Vodaphone | “Make the most of now”
Panadol | “It’s my choice”
Tatts | “Life could be a dream”
Lexus | “The Passionate Pursuit of Perfection”
Coles | “Something better everyday” (Edit from the future in 2016: Now it’s ‘Coles Freshed It’, wtf?)
Life Health Care | “There’s more to life”
TXU | “We care about electricity even if you don’t”
Youtube | “Broadcast yourself”
American Express | “Don’t leave home without it
Hewlett Packard | “Invent”
Commonwealth Bank | “Which bank?”
Microsoft | “Where do you want to go today”
iSelect | “You’d have to be Puffin Muffins, (Boning Marrow, Tossing Possums, Wrestling Rhino’s – there’s about 10) to buy health insurance any other way.”
And I love this one from our boys bearing arms in the States…
Colt 45. | “It works every time”
Dumb Ones
Swartzkhoff | “Professional hair care for you”
How could it be? I’m doing it at home!
ANZ (1980’s) | “The Best Bank is the Bank that serves you Best”
Hardly rolls off the tongue
Holiday Inn | “Look again”
Well what the fuck does that mean? Keep looking for another hotel?
Toys ‘R’ Us | “I don’t wanna grow up, I’m a Toys ‘R’ Us Kid”
Fine in principle, but it would have been far better if it was “Don’t grow up”. Again, less is more.
Johnnie Walking | “Keep Walking”
In Australia, “Keep Walking” means piss off, should we just ignore Johnnie and go straight for Jim?
Fanta | “Don’t you wanta Fanta?”
Just stupid.
Coca Cola | “The Coke side of life”
That’s the fat side for those who’ve had too much.
Camel Cigarettes | “I’d walk a mile for a Camel”.
You probably wouldn’t make it a hundred meters.
Best Western | “Best everywhere”
Talk about under delivering on a promise.
L’Oreal | “Because I’m worth it”
You’re worth using a home hair coloring kit instead of going to a professional? Nup.
Types of positioning lines
Traditional taglines
Said after the brand’s name as in ‘National Australia Bank ‘Tailoring banking to your needs’. Not a very original way to do it, but probably the most effective.
Before lines
‘Seriously… Network 10’. Sets the public up often better than telling them after – but needs to be short or the brand gets lost in the process.
Surround line
Ie. Go Harvey Norman Go.
In their case it says to me ‘Go away from Harvey Norman’ – and one quick walk around their furniture department with the gorgeous vibrating plumped up arm-chairs designed for the super obese, said run to me.
Non-taglines
The classic fashion industry ‘we’re so cool we don’t need to say anything. We’ll just use grumpy, stick-thin models and guys with a three-day growth and you’ll know we’re it and a bit’. Which is fine if you’re the first one in your sector who takes this approach, but when they all do it? Just another way to blend your brand into all the others and stand for nothing. No wonder the rest of the marketing world laughs at the fashion industry. And why, when they do say something, like Benneton (United Colours – anti racist) or Ripcurl “The Search” (for the perfect wave), they get noticed and remembered.

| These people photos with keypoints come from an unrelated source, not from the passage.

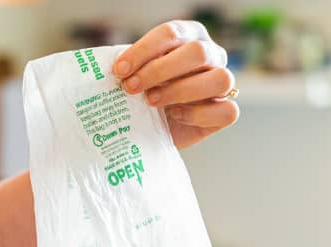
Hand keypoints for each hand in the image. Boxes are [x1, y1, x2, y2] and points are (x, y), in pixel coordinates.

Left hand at [113, 20, 238, 149]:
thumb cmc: (141, 95)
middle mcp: (211, 56)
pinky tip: (175, 116)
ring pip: (220, 79)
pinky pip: (226, 111)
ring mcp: (222, 83)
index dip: (144, 50)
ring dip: (180, 91)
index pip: (172, 33)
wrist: (151, 130)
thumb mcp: (133, 76)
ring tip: (151, 102)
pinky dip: (198, 113)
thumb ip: (128, 67)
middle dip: (159, 70)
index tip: (120, 70)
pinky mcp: (225, 111)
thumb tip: (104, 68)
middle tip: (132, 88)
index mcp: (189, 37)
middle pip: (198, 53)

Live the dream – deliver the reality
Get everyone in the business to buy into the positioning focus – this is not that easy with 20,000 employees (often requires considerable internal work training courses, intranet emails, re-launch parties etc.) But the public doesn’t care if your internal communication system is shite. When Westpac says ‘we know and respect our customer’ the punters expect the staff in their branch to say ‘Hi Mary, how are the kids?, not ask her for frickin I.D.
Get over it
Yes, you’re not sure what the message should be. And you’re not sure if the current one is working. This is a good place to start. Giving decent consideration to things is invariably way better than bog determination to shove a dumb idea down the public’s throat. So often the case…
The steps to find a simple promise, and the focusing of your company on that, aren’t hard really. It’s a bit like eating an elephant – one bite at a time. It should be quite up-lifting and will give you heaps of excuses to debate issues with other senior management and the board. With any luck, you can even launch a new campaign, which is always nice for your CV.